1997 - George Heideman
1998 - George Heideman
1999 - George Heideman & Shane Sietz (Pacific Capital)
2000 - Jamie Shanks (Bedford Property Investors)
2001 - Kathy Moeller (CBM/Creative Chocolates)
2002 - Kathy Moeller & Erin Kohlenberg (Fremont Classic Pizzeria)
2003 - Candace Barroga (NorthStar Bank)
2004 - Candace Barroga
—
Vice President
- Communications
From the Fremont
Chamber Of Commerce by-laws:
"Section 4: Vice President/Communications: The
Vice President/Communications shall act for the President
in the absence of the President, Vice President/Operations,
and Vice President/Organization, be responsible for
the monthly newsletter, and perform such other acts
as the President may direct."
From the Fremont
Chamber Of Commerce orientation materials:
"Historically, this is the job held by the Editor
of the Chamber's newsletter, The Bridge. And historically
that person was Jim Daly. Jim founded the newsletter
and served as Editor for the first 18 consecutive,
thankless years. Good luck!"
The by-laws
referenced above have a draft date from 1989. The orientation materials,
while composed later, do come from the era following Jim Daly's resignation
from his legendary stint as Editor, perhaps even founder, of our newsletter.
Is there anything more difficult than trying to do a job that someone
else has done forever?
In searching
back through our records, I did find that Jim relinquished his seat
- for one year. When he gave it up, the job went to a newspaperman,
Terry Denton of our North Seattle Press. Research also revealed that
this third Vice President is a newly created position, comparatively.
The October
1983 minutes of the Board of Directors note plans for an appointment
of a vice president of "Programs" and of "Organization."

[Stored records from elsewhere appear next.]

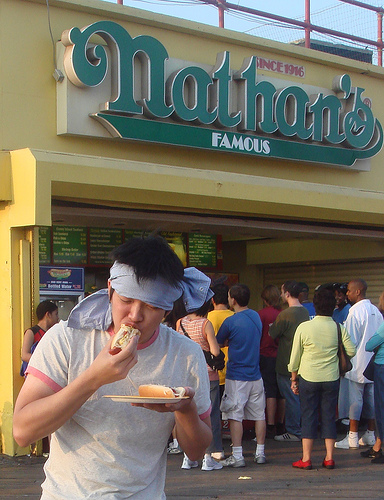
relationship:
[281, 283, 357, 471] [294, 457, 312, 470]
woman wearing red shoe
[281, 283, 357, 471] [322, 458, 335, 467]
woman wearing red shoe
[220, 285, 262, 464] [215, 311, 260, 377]
man wearing shirt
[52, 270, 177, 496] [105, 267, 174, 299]
man with cloth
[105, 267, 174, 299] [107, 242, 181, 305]
cloth tied around head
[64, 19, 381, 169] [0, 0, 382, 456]
sign on building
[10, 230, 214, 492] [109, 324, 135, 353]
man biting hotdog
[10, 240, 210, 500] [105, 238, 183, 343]
person has head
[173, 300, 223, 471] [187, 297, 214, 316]
person has head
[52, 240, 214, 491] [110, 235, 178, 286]
person has head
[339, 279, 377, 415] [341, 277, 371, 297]
person has head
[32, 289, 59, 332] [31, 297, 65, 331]
perosn has head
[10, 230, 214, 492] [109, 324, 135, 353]
man enjoying hotdog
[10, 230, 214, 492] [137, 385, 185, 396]
man enjoying sandwich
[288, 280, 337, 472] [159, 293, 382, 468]
person waits in line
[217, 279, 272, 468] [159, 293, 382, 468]
person waits in line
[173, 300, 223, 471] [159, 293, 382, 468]
person waits in line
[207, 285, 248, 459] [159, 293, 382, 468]
person waits in line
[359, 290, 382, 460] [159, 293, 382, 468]
person waits in line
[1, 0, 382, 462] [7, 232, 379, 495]
nathan's packed with people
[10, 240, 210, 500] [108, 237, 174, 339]
person has head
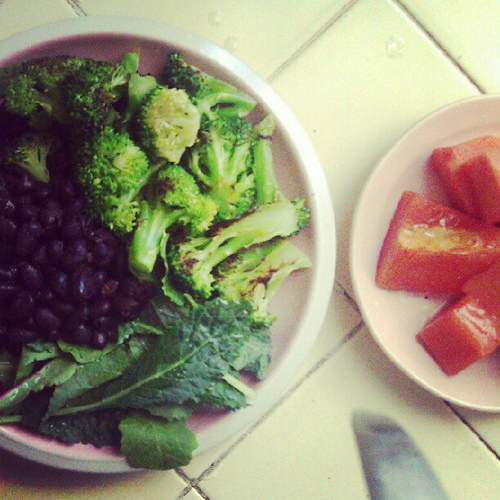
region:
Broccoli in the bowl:
[84, 78, 295, 291]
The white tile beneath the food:
[288, 405, 340, 498]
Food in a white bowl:
[4, 63, 296, 450]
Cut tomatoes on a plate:
[391, 146, 499, 347]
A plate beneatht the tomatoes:
[380, 167, 420, 187]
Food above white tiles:
[17, 28, 497, 436]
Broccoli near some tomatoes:
[143, 118, 267, 271]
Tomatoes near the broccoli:
[389, 213, 490, 353]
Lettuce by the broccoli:
[77, 330, 226, 440]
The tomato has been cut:
[381, 194, 491, 284]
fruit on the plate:
[373, 128, 498, 381]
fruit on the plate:
[365, 169, 482, 311]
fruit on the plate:
[403, 244, 495, 371]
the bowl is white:
[247, 265, 364, 427]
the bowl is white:
[211, 329, 314, 440]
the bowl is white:
[265, 177, 350, 292]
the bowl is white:
[242, 309, 329, 379]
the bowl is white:
[293, 252, 350, 383]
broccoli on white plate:
[12, 45, 274, 276]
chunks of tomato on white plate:
[340, 89, 497, 404]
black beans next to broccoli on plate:
[2, 149, 128, 343]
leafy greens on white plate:
[10, 304, 239, 457]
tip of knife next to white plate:
[343, 413, 440, 498]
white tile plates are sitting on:
[50, 44, 492, 494]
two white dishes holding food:
[12, 8, 489, 480]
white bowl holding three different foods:
[4, 20, 306, 490]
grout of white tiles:
[197, 299, 471, 499]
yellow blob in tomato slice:
[395, 219, 478, 264]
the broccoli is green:
[21, 64, 293, 343]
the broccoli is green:
[103, 140, 315, 329]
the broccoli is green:
[127, 163, 267, 300]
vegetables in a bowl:
[27, 71, 319, 461]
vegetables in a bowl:
[93, 14, 415, 492]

The minutes give no minute details, but this appears to be the first
effort made at assigning tasks and titles.
The Vice President
of Communications came along in 1989, or, at least, no record exists
of this position prior. Before, the Organization V.P. handled scheduling
the meetings as well as doing publicity (the newsletter.) When Jim handed
over his job to Terry Denton, I suggest that he wanted to rid himself
of the work of scheduling meetings.
Since Jim's
passing, his daughter came onto the Chamber Board, and took his seat
briefly. However, Jeanne Muir, our publicist, takes on the task - or
at least the responsibility - of oversight on the newsletter. As for
getting it out, well, that paperwork has fallen to the lot of our Executive
Director.
VP Communications
-
Giving Credit
While the Chamber
archives surprisingly gave up the names of nearly every volunteer gracious
and generous enough to take on these onerous, thankless and entirely
crucial tasks, there are limits to the information available. Chamber
records never bothered with the business names of Officers.
Also, the lists
show an interesting phenomenon. Twenty-eight people have served as Vice
Presidents and yet, only eight of them actually climbed the ladder to
the top rung - president. Of our past presidents, four of them never
served as Vice President (although they may have been secretary or treasurer).
Possibly the roll of President required a bit more showmanship than
our stalwart Vice Presidents felt capable of summoning.
I hope that,
as you read through the names, you think about how many people have
given so very much over the years - effort necessary to keep the circus
going. The big show has given us all so much, and it is their work then
that makes it possible for the show to go on!